"""
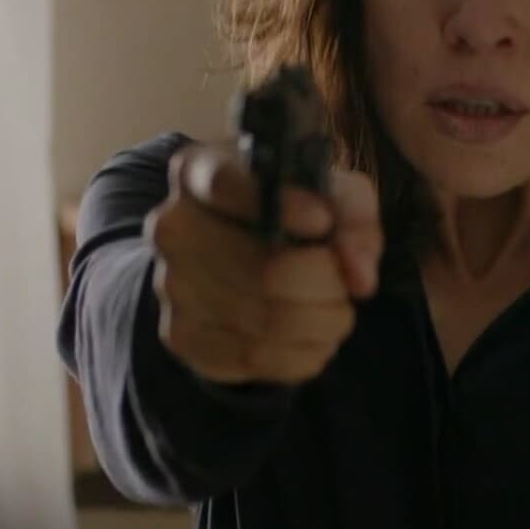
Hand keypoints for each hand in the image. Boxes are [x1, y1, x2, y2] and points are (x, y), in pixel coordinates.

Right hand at [143, 141, 382, 384]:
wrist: (239, 254)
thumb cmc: (293, 212)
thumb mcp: (331, 192)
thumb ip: (354, 218)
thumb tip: (359, 277)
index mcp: (197, 170)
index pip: (228, 184)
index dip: (285, 207)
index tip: (323, 222)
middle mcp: (173, 225)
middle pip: (266, 271)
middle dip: (326, 285)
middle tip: (345, 285)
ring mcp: (170, 283)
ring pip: (267, 322)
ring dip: (322, 323)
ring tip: (335, 311)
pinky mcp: (180, 334)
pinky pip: (255, 358)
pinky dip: (302, 354)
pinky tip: (312, 337)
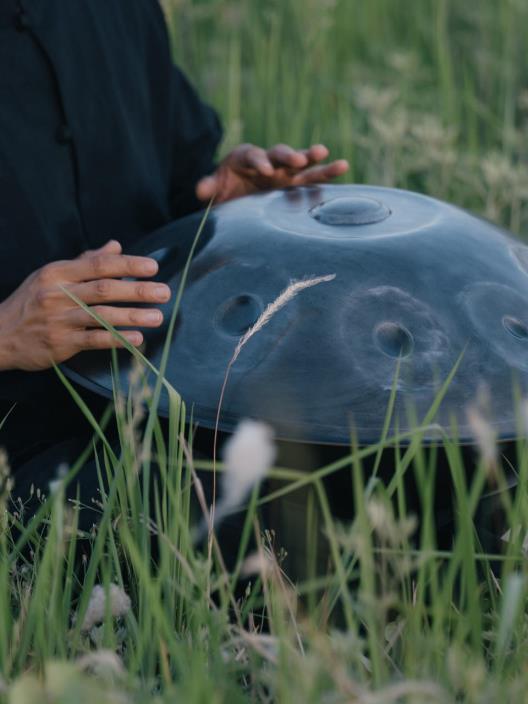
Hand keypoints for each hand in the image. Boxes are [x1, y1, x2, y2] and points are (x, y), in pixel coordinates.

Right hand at [0, 240, 171, 371]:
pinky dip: (116, 339)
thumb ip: (85, 262)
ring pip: (102, 316)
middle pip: (104, 289)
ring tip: (157, 316)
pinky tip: (137, 339)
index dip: (128, 265)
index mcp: (58, 273)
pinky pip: (93, 340)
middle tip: (164, 292)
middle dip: (137, 290)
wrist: (0, 335)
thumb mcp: (52, 276)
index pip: (99, 265)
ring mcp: (59, 319)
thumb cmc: (31, 302)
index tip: (153, 267)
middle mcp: (58, 294)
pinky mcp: (60, 343)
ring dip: (132, 316)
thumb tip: (116, 246)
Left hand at [196, 143, 348, 203]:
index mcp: (245, 157)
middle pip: (279, 154)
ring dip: (313, 160)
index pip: (253, 155)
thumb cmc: (223, 189)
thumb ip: (209, 186)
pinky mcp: (293, 183)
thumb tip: (200, 190)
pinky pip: (312, 178)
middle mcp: (267, 161)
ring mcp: (283, 172)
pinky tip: (342, 166)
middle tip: (297, 159)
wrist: (234, 195)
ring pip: (300, 164)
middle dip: (288, 156)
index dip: (259, 161)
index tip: (264, 169)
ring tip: (328, 155)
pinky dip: (325, 173)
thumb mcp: (214, 188)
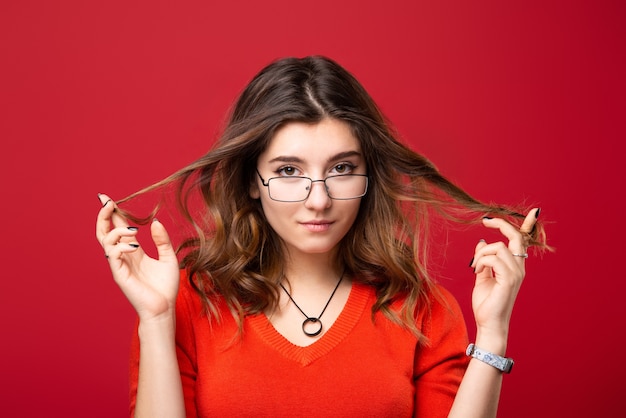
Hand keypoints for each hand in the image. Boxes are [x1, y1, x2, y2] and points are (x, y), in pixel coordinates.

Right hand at [95, 193, 179, 320]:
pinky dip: (121, 246)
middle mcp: (124, 256)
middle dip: (104, 215)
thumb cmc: (166, 286)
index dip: (114, 213)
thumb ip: (162, 240)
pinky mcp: (119, 275)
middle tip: (107, 201)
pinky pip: (112, 255)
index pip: (119, 227)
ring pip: (105, 241)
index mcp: (134, 251)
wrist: (165, 308)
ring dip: (116, 230)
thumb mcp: (169, 258)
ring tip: (133, 230)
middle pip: (105, 231)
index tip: (109, 198)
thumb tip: (154, 222)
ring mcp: (119, 265)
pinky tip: (135, 247)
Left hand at [468, 208, 539, 347]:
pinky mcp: (509, 279)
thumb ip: (484, 259)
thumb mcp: (483, 276)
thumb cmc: (487, 303)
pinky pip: (493, 258)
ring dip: (481, 254)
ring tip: (475, 267)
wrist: (489, 323)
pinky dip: (481, 261)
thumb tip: (482, 242)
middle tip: (485, 221)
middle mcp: (519, 267)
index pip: (523, 241)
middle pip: (515, 236)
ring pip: (499, 246)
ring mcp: (516, 273)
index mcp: (515, 266)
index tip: (528, 212)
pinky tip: (476, 272)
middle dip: (501, 224)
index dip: (527, 224)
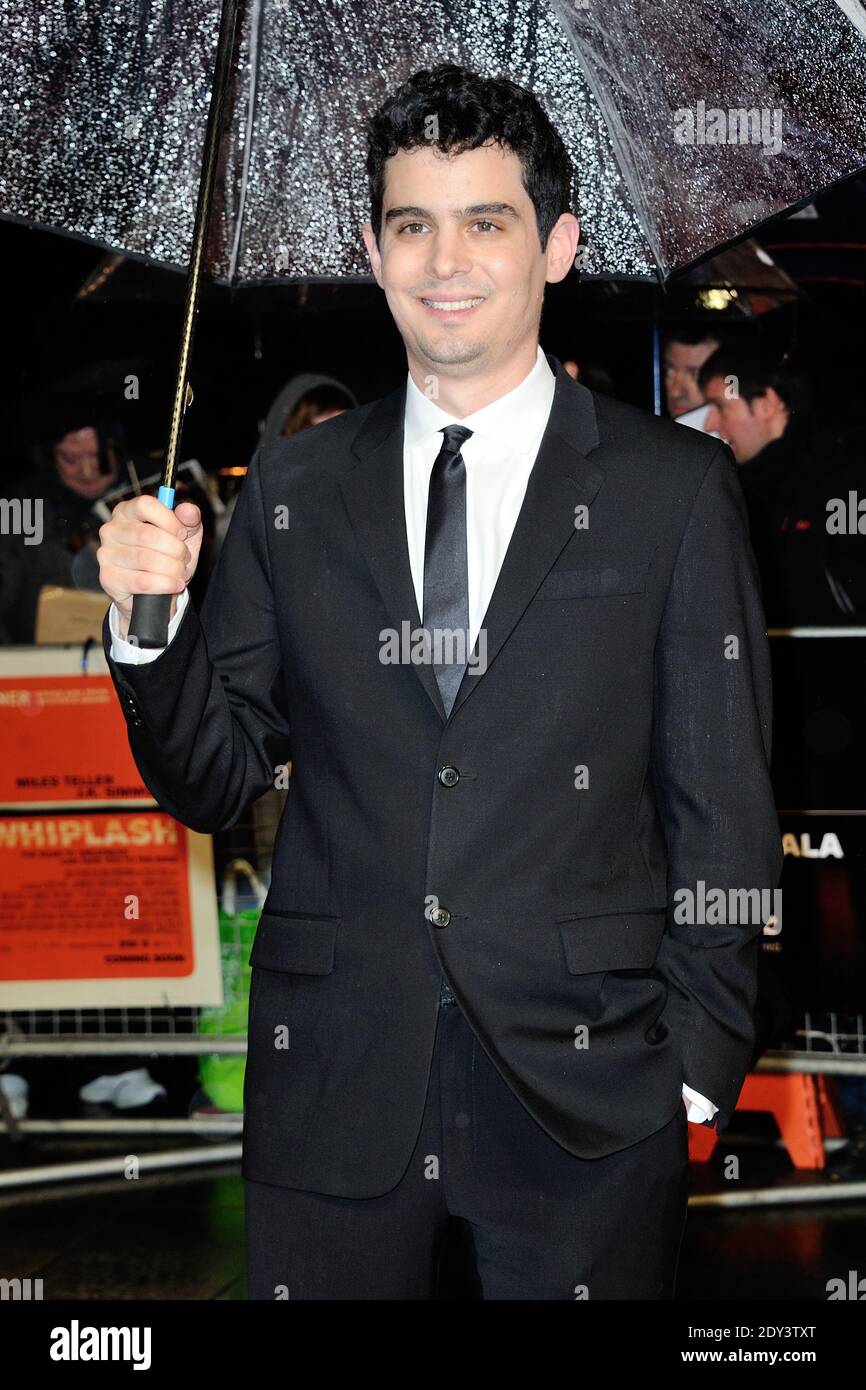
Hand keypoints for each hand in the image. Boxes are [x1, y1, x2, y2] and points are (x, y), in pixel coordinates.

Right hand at [97, 497, 202, 639]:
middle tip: (184, 558)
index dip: (169, 520)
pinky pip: (142, 582)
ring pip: (147, 559)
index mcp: (126, 511)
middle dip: (176, 550)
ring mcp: (106, 554)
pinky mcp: (108, 578)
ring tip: (180, 572)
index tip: (183, 534)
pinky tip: (175, 584)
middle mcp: (111, 530)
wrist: (155, 592)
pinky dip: (165, 584)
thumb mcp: (184, 535)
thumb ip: (189, 519)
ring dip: (172, 568)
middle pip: (148, 535)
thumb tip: (187, 509)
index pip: (145, 505)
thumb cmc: (167, 555)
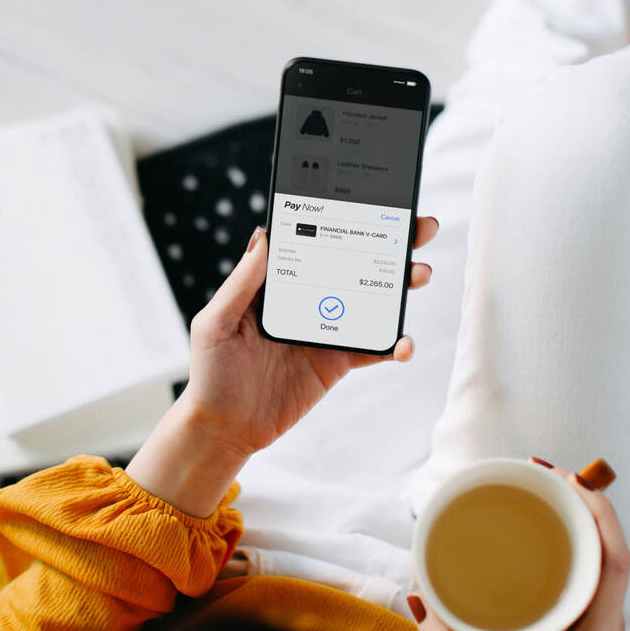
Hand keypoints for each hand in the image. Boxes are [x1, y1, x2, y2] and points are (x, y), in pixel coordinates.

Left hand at [126, 217, 437, 517]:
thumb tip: (263, 235)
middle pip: (352, 263)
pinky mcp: (337, 361)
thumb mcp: (215, 323)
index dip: (343, 220)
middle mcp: (306, 299)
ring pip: (372, 299)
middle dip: (389, 243)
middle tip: (418, 228)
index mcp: (276, 283)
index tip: (373, 202)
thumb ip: (240, 283)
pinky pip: (373, 347)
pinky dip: (395, 344)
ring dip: (400, 285)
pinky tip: (403, 342)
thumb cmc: (211, 373)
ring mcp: (326, 329)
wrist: (226, 428)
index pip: (314, 241)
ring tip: (418, 274)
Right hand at [408, 464, 629, 630]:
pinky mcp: (576, 626)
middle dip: (579, 501)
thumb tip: (420, 597)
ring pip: (597, 556)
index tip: (565, 479)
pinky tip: (537, 529)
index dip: (599, 511)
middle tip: (538, 473)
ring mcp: (593, 624)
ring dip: (572, 518)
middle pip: (609, 546)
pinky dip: (564, 541)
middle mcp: (603, 623)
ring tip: (537, 488)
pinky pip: (581, 571)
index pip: (616, 559)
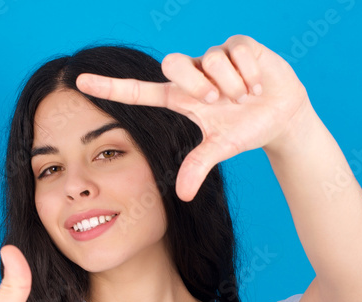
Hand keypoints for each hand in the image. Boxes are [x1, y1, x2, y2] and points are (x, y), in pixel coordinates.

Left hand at [75, 34, 310, 200]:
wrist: (281, 115)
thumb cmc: (244, 130)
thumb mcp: (220, 149)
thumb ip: (198, 166)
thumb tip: (182, 196)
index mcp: (179, 98)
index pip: (137, 90)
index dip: (109, 87)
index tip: (79, 81)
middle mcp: (191, 73)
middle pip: (173, 65)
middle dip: (197, 84)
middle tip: (216, 101)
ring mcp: (213, 57)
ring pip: (211, 60)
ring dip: (231, 84)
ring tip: (245, 98)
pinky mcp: (237, 45)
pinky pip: (235, 52)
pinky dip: (249, 74)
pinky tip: (258, 85)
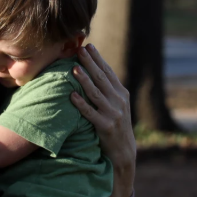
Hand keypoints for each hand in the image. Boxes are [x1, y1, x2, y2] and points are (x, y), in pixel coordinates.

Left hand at [70, 44, 135, 196]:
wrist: (124, 151)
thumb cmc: (116, 126)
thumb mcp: (117, 106)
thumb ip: (108, 91)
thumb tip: (94, 73)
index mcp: (121, 94)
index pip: (108, 72)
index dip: (98, 59)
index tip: (88, 46)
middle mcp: (119, 101)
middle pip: (102, 79)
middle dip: (90, 63)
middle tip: (79, 50)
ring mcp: (113, 114)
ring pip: (96, 94)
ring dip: (84, 80)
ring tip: (74, 68)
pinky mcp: (105, 127)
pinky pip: (90, 114)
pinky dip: (81, 104)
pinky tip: (72, 96)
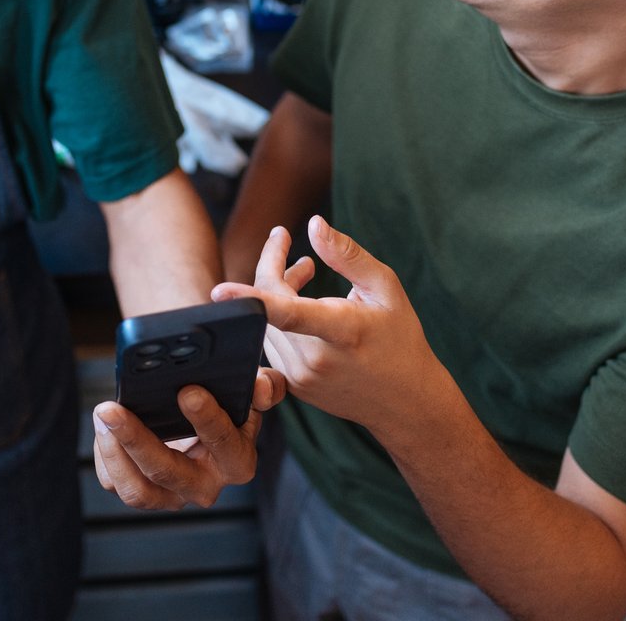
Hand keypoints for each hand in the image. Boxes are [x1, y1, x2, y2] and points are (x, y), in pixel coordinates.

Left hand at [91, 368, 286, 511]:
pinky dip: (106, 456)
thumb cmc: (225, 402)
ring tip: (103, 415)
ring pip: (137, 491)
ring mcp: (171, 495)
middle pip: (168, 472)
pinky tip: (103, 426)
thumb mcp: (249, 391)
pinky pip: (116, 484)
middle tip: (114, 408)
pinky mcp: (143, 492)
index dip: (208, 420)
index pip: (225, 445)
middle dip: (138, 440)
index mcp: (238, 461)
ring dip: (114, 453)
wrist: (197, 417)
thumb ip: (264, 386)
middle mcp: (205, 486)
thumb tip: (262, 389)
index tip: (188, 392)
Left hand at [212, 216, 445, 435]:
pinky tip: (301, 304)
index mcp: (342, 331)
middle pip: (269, 305)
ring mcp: (301, 377)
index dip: (251, 300)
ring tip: (305, 271)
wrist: (406, 400)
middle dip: (273, 268)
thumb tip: (313, 224)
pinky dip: (277, 318)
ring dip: (275, 292)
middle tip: (288, 244)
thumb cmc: (400, 337)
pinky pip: (271, 341)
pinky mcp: (294, 386)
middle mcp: (315, 359)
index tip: (219, 291)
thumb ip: (347, 255)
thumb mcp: (385, 288)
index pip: (287, 314)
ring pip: (265, 322)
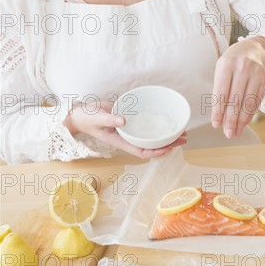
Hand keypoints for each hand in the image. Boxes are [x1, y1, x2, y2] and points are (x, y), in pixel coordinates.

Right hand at [63, 100, 186, 157]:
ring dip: (165, 135)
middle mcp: (128, 137)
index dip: (157, 152)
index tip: (170, 148)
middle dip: (168, 144)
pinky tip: (165, 120)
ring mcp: (129, 129)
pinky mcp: (129, 119)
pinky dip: (156, 123)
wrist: (80, 113)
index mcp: (121, 141)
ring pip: (150, 135)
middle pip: (151, 144)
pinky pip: (145, 124)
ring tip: (181, 131)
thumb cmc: (87, 119)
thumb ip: (110, 120)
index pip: (142, 151)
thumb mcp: (97, 118)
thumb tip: (124, 121)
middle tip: (183, 138)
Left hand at [211, 36, 264, 137]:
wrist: (258, 47)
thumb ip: (220, 88)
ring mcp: (256, 73)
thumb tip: (218, 115)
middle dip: (231, 120)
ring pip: (248, 103)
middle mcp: (242, 68)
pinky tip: (245, 123)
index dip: (218, 111)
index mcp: (226, 64)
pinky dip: (251, 114)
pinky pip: (257, 101)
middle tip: (227, 133)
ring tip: (235, 132)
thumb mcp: (223, 68)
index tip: (216, 125)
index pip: (221, 93)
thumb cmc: (235, 60)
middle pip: (235, 100)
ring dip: (242, 121)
"""
* TASK TO COMPLETE: Print from the line containing "wrist: (489, 323)" through the line containing "ring tip: (418, 274)" in the data above, exactly as the lines stand, and omit every picture.

* WRITTEN REPLY:
wrist: (489, 323)
pinky dip: (481, 261)
thumb tip: (482, 242)
middle tip: (485, 221)
middle mcp: (519, 267)
index pip: (523, 241)
middle pip: (515, 236)
ring pip: (499, 246)
ring mcp: (516, 273)
index mcp: (515, 266)
index tip: (528, 212)
pinky tip: (476, 272)
middle dip: (501, 224)
index dip: (527, 224)
Hand keypoints for each hand in the image. Boxes are [x1, y1, x2, y2] and points are (x, y), in pixel coordinates.

Right hand at [97, 497, 202, 639]:
middle tip: (184, 558)
index dip: (169, 520)
pinky pip: (142, 582)
ring pip: (147, 559)
index mcp: (126, 511)
middle dip: (176, 550)
ring mcp: (106, 554)
pinky mcp: (108, 578)
ring tip: (180, 572)
index tip: (183, 534)
pinky tip: (175, 584)
middle mcp: (111, 530)
wrist: (155, 592)
pinky dip: (165, 584)
thumb mcp: (184, 535)
thumb ip: (189, 519)
ring dip: (172, 568)
middle pip: (148, 535)
thumb tip: (187, 509)
index pip: (145, 505)
thumb cmc: (167, 555)
Hand keypoints for each hand in the image. Boxes are [x1, y1, x2, y2] and points are (x, y), in pixel coordinates.

Left hand at [126, 217, 437, 517]:
thumb tip: (263, 235)
middle pip: (352, 263)
pinky mcp: (337, 361)
thumb mcp: (215, 323)
index dip: (343, 220)
middle mcp: (306, 299)
ring pip: (372, 299)
middle dip: (389, 243)
middle tip: (418, 228)
index mcp: (276, 283)
index tip: (373, 202)
thumb ip: (240, 283)
pinky pip: (373, 347)
pinky dip: (395, 344)
ring dip: (400, 285)
pinky tip: (403, 342)
thumb cmc: (211, 373)
ring mcp: (326, 329)
wrist: (226, 428)
index pip: (314, 241)
ring tip: (418, 274)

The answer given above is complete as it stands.